Why Can't Superheroes Kill?


After watching Jessica Jones (friggin' excellent by the way, but full of horror), this question has finally coagulated enough to bubble up to the surface of my brain. One of the basic tenets of the superhero, one that decisively divides them from the villain is this: thou shalt not kill.

At least not intentionally and not mortal humans. Yes, there are exceptions: Superman killed Doomsday, Wolverine killed Jean Grey in X-Men 3, Silver Surfer allowed entire planets to be wiped out until he 'converted'. There are characters who don't follow the rules, like Deadpool and The Punisher, but they make it clear they are anti-heroes. They are bad guys fighting other bad guys.

And what are the rules? I can only assume they're the unwritten laws of morality. Because as far as I know, no one gave Green Lantern an employee manual when he started. Spider-Man doesn't make the little old lady sign a contract for services rendered when he returns her purse.

This all came up because one of the principle points of the show is that Jessica does not want to kill Kilgrave. Why? Because "that's not what heroes do". It's not because she's afraid of prison -- at one point, she's ready to reveal her powers and get sent to a supermax prison. She has a history as a costumed vigilante (although that's never shown), so I can only presume this comes from those lingering morals.

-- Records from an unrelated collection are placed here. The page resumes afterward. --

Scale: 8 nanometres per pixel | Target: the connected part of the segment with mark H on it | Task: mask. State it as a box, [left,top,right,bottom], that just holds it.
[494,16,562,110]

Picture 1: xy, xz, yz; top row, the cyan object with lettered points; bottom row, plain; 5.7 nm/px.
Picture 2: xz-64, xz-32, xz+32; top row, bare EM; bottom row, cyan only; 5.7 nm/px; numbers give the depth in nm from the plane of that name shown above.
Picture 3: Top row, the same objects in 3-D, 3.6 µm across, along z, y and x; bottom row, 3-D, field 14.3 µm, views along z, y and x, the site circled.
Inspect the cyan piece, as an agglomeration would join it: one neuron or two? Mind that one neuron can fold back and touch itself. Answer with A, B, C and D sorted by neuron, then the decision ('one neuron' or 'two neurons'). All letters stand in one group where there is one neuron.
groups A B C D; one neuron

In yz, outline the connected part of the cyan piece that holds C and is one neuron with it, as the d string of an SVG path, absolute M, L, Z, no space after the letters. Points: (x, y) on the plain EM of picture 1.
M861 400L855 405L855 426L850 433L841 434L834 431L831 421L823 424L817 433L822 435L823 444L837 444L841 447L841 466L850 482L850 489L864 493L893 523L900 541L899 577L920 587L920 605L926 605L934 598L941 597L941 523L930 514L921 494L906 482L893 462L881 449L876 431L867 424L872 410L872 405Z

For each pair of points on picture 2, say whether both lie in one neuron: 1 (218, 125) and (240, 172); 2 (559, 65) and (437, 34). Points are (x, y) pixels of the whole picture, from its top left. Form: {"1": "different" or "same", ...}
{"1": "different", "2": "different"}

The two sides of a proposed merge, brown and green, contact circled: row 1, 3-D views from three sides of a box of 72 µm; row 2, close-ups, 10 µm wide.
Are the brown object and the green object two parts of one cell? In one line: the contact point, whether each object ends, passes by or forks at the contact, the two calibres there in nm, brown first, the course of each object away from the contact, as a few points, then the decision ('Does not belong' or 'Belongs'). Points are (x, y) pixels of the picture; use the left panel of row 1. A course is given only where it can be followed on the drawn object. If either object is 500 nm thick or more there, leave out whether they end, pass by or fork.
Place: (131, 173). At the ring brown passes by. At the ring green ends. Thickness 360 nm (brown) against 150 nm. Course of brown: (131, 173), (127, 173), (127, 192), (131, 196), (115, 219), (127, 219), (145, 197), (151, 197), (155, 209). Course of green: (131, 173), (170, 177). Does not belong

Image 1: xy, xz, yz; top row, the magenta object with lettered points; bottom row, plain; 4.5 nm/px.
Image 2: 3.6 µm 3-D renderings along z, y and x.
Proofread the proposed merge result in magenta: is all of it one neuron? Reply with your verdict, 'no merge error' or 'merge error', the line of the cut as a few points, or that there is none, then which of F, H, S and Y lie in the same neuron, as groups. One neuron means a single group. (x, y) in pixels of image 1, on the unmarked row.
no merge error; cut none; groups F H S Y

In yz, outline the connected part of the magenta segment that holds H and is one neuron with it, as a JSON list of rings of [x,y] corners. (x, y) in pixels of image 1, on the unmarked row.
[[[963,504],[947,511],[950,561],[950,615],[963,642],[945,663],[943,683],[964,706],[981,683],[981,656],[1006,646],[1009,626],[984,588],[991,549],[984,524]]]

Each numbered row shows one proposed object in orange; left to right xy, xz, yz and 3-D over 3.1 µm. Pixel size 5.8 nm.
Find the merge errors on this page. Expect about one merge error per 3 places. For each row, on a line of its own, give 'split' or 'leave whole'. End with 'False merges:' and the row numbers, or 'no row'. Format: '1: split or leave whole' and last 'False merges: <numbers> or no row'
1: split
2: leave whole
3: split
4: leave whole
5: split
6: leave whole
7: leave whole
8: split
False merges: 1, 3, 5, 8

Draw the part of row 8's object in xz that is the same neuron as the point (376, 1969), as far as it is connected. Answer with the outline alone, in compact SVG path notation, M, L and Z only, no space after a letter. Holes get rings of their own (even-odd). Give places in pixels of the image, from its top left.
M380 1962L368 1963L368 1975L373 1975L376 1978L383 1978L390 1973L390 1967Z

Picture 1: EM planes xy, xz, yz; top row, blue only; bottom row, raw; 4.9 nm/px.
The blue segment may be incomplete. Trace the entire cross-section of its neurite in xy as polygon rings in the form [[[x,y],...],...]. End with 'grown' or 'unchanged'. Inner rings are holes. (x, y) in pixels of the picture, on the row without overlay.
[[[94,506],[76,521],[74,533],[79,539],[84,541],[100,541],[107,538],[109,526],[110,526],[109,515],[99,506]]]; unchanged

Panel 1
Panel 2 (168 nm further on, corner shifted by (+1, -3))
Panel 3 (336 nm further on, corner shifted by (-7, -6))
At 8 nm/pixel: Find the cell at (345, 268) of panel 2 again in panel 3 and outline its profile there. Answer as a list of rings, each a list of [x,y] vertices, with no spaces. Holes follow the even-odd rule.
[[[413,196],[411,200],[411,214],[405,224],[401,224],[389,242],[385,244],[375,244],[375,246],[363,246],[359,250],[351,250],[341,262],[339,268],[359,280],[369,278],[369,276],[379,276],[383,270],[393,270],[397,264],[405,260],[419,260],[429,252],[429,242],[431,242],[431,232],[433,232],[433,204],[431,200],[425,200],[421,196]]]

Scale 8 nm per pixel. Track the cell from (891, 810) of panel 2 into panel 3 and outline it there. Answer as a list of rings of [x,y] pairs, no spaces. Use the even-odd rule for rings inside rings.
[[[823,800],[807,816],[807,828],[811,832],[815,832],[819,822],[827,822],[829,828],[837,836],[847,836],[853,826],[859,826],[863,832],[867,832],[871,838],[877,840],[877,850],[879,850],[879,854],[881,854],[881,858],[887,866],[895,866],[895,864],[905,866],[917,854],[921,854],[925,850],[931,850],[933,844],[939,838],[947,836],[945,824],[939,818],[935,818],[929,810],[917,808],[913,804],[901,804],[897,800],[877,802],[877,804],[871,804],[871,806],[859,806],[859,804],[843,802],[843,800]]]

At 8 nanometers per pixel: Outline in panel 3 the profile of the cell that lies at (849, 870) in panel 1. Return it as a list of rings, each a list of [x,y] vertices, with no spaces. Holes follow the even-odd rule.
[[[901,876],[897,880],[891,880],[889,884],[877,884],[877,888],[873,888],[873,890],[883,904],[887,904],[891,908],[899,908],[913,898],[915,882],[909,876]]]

But the thing is, Kilgrave is not a person who can be shackled by a normal human prison or justice system. He can make people do whatever they want just by talking to them. There is no limit to what he could do - assassinate the president, launch nuclear weapons, enslave a population. He cannot be made to do anything against his will. The only way to stop him would be to kill him.

At one point, Kilgrave has Hope Schlottman, the person Jessica's been trying to save since Episode 1, with him in an abandoned bar. Plus, there are three innocent people poised to step off a bar and hang themselves if Jessica tries anything funny. Hope chooses to stab herself in the throat, removing herself from the equation, so that Jessica stops holding back. That's the point Jessica decides to throw away her code of honor. And I'm wondering why she didn't do that in the first place? Why did it take such a high body count to change her mind?


Before this, Jessica's made failed attempts at subduing Kilgrave. Ultimately, she manages to knock him out and take him to a glass-walled single-cell vault constructed just for him. She's going to make him confess to his crimes, therefore verifying the existence of mind control (which she cannot otherwise prove), so he can be tried in court. Of course, this fails, and in the end, she does away with him with a neck snap.

So all that brings me to this point - what took her so long? Was it worth all the death and destruction while trying to capture him. From the first moment she had him, she could have injected him with cyanide. Five episodes and done.

This isn't the first time I've thought of this - the number of times Joker has escaped stagger me. Batman has some idea that if he kills the Joker, that means the villain wins. Does that make sense? Especially given all the deaths and damage caused when Joker escapes AND his subsequent scheme. Can't he see the pattern repeating?*.

*This is all presuming Batman's the only force capable of arresting the Joker and that the Gotham police force is incapable of taking him down, which it is. It's more expensive to create an underground prison made of plastic than to simply destroy Magneto.


So I guess the big issue is using human justice for superhumans. I know it's a convention of the medium that old villains keep coming back, but come on. Maybe the Negative Zone and the Phantom Zone had the right idea -- they're the only way to contain divine powers like that.

Yes, I know there are writing reasons for this. But when Arkham Asylum becomes a revolving door, that decreases plausibility. And it makes you realize your noble heroes are acting stupidly, staunchly adhering to beliefs like a religious zealot. Superman knows Lex Luthor is capable of defeating prison systems. Isn't it worth fudging a little bit of your moral code to permanently deal with a persistent problem? Why can you not be a hero if you kill someone? Doesn't it make you just as guilty if you don't?